I’m glad I’m not in a snacking mood, at least. And that I’m not mistress or wife, expected to whip the ingredients on hand into a feast for him, at whatever hour he may wake. Although it might be nice, for a change, to know what is expected of one, and what to expect.

He’s left a small light on himself, in the bathroom. As I walk toward it, I notice for the first time that the walls of the central hallway are hung with things: a poster from “Galaxy Express 999,”the sci-fi manga, a reproduction of a late Van Gogh self-portrait, a grainy photograph of a high school baseball team, a Japanese fan. The fan is a one-piece affair—faux palm leaf on black lacquer stem— decorated with a colorful miniature of a famous wood block beauty gazing at her reflection in a hand mirror.

The fan is balanced against the wall by two finishing nails supporting its lower edge. I carefully remove it, turn it over and over, considering the flawed but still elegant Hiroshige reprint on one side, the cascade of calligraphy on the other. The rice paper construction is so lightweight, the heft of it so pleasantly delicate.
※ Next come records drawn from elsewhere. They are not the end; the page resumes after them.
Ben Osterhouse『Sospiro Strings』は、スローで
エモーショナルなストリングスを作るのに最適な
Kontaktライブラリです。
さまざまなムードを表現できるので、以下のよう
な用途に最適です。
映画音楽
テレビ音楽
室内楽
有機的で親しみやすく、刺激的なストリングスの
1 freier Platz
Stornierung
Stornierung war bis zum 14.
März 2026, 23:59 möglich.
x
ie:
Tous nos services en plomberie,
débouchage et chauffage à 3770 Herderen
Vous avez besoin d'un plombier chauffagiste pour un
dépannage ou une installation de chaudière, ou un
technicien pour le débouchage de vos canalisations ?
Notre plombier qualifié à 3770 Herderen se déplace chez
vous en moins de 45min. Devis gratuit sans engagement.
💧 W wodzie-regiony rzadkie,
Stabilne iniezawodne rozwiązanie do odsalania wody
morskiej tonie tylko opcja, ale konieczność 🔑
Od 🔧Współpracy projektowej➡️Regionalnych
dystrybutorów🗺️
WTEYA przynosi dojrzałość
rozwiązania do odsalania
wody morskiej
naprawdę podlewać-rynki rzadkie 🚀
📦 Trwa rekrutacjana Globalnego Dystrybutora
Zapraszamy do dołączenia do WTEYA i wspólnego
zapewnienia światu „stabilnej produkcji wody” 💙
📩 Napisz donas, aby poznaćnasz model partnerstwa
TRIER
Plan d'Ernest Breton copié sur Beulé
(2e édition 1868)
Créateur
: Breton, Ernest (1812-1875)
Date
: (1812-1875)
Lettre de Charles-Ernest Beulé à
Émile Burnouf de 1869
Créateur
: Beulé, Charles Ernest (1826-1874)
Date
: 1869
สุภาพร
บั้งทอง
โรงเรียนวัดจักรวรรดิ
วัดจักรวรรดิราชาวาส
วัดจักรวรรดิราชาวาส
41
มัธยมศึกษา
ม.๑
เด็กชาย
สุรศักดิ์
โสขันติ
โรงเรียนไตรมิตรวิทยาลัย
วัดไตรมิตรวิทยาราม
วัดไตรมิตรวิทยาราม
I bend the fan lazily, once, twice, close enough to my face that my cheek is tenderly touched by the subtle breeze. I’m still holding the fan, gently beating it back and forth, back and forth, as I go into the bathroom and shut and lock the door.

There is a mirror in here, of course. And something unexpectedly comforting about the reflection given back by an ordinary medicine chest. Though there is also, certainly, something of the experience of seeing myself with strange eyes, in these unfamiliar surroundings. I watch as the fan bends toward my face and away, as its breath lifts strands of hair, leaves me slightly breathless. I smile for the mirror, mysteriously but meaningfully, the corners of my mouth turning down slightly as always. Then, I raise the fan, past sharp chin, full lips, long inches of American nose, slowly, slowly, until I’m holding it and its mirror-mesmerized paper woman before my fleshly face as reflected in this cold glass, until nothing can be seen of me but my eyes. They are generally called green, but in fact contain a multitude of colors. Casual about such personal details, I think of them as eye-shaped. Yet I might do better by truly looking at them, deeply into them, by thinking about how they compare to his, for example, and where in fact they fit among the infinite varieties of human eyes.
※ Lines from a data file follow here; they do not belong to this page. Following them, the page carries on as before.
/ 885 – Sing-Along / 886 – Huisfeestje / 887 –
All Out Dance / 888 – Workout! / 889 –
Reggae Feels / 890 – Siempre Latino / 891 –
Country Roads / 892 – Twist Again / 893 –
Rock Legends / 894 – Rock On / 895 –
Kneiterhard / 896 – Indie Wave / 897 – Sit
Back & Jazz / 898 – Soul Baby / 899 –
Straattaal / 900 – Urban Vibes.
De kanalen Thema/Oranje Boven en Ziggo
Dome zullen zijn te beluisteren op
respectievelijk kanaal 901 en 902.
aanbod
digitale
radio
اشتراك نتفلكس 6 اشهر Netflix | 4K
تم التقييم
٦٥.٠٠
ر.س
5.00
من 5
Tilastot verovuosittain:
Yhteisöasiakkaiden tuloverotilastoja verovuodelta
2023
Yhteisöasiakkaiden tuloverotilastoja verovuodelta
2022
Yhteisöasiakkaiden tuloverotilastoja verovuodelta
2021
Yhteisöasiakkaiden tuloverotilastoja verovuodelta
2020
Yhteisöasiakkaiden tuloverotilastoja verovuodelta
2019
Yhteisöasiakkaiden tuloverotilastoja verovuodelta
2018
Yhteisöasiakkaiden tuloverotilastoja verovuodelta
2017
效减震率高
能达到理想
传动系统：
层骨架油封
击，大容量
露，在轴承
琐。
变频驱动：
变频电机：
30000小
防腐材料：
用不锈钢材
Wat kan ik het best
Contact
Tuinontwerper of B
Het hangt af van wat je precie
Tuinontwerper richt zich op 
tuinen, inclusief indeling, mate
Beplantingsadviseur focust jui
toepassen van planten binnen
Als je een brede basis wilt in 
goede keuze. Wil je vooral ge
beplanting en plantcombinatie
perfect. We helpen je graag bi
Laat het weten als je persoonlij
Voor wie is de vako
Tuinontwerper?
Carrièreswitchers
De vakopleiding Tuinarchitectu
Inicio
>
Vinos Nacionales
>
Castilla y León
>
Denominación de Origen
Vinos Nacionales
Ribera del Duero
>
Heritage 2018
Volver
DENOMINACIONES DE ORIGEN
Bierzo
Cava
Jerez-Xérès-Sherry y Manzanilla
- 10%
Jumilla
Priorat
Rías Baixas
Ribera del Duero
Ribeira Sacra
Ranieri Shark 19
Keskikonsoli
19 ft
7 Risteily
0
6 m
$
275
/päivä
And just so, I suddenly recall Sensei’s reputed ability to discern character, diagnose ills, even discover the future, in the shape of one’s eyes. A woman’s, for example, are altered in aspect by pregnancy, and further altered by the sex of the child she’s carrying (which, it is said, our teacher predicts with unfailing accuracy). I look hard, harder into my eyes. They are, so far as I can see, still my eyes. The same eyes that watched last evening in the cracked locker room mirror as my hands raked the damp hair back from temples and forehead after training. Yes, the very eyes that this night watched his hands smooth over my cheeks, fingers working through tangled, freshly-washed curls as he pulled me toward him for a single, pitilessly stirring kiss.

Now they narrow slightly, these eyes, with the amusing and yet also oddly aggravating thought that not even Sensei will be able to detect any change there. Peering straight into the windows of my soul, he will assure himself (since he’ll have surely foreseen the possibility, even before I did) that nothing happened.Zenzen nannimo: nothing at all!
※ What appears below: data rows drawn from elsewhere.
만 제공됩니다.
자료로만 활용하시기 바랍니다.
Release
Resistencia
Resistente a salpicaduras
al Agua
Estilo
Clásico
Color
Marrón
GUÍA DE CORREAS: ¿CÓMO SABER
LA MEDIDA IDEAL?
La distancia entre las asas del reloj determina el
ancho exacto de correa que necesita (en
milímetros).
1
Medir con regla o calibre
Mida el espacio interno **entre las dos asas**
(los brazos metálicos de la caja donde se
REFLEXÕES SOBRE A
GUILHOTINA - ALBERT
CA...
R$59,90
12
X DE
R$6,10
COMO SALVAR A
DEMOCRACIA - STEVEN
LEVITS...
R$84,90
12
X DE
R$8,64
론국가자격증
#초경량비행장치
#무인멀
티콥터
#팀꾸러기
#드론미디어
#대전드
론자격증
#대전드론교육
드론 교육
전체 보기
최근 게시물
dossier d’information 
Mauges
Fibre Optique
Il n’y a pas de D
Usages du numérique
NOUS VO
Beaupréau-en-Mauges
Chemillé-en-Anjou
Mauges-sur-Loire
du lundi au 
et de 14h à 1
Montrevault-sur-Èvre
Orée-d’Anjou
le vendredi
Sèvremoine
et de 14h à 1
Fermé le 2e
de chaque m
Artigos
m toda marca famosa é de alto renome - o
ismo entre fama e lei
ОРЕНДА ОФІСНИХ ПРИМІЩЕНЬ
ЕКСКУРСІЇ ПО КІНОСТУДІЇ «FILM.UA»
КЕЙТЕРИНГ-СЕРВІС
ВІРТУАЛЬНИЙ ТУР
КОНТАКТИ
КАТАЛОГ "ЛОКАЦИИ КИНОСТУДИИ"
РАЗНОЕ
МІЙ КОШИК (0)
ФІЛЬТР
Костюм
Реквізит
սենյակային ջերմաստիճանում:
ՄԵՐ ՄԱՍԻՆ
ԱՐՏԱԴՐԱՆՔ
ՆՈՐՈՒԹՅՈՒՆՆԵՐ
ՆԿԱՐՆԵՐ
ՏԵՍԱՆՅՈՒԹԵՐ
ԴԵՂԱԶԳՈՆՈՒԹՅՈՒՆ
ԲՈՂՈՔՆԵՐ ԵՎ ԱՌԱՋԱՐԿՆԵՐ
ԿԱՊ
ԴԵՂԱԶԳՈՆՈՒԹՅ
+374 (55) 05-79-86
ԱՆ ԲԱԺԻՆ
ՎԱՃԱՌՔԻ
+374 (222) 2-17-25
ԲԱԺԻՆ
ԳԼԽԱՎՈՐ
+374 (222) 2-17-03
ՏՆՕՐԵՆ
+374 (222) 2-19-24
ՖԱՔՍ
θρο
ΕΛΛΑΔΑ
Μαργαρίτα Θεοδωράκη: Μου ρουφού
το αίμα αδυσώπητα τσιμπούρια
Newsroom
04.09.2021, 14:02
But of course, that isn’t quite right either, is it. Even apart, I mean, from the signs he can’t see, the strawberry mark sucked to the surface of tender skin behind the collarbone, the bluish prints pinched into breasts that a gi will bind and conceal. There are still other layers, other signifiers. Mirror on the wall, can’t penetrate all. Behind the fan, behind my mask, I’m smiling, simply, serenely, signifying nothing signifying something. Which something must be, for the time being, himitsu, a mystery, even to me.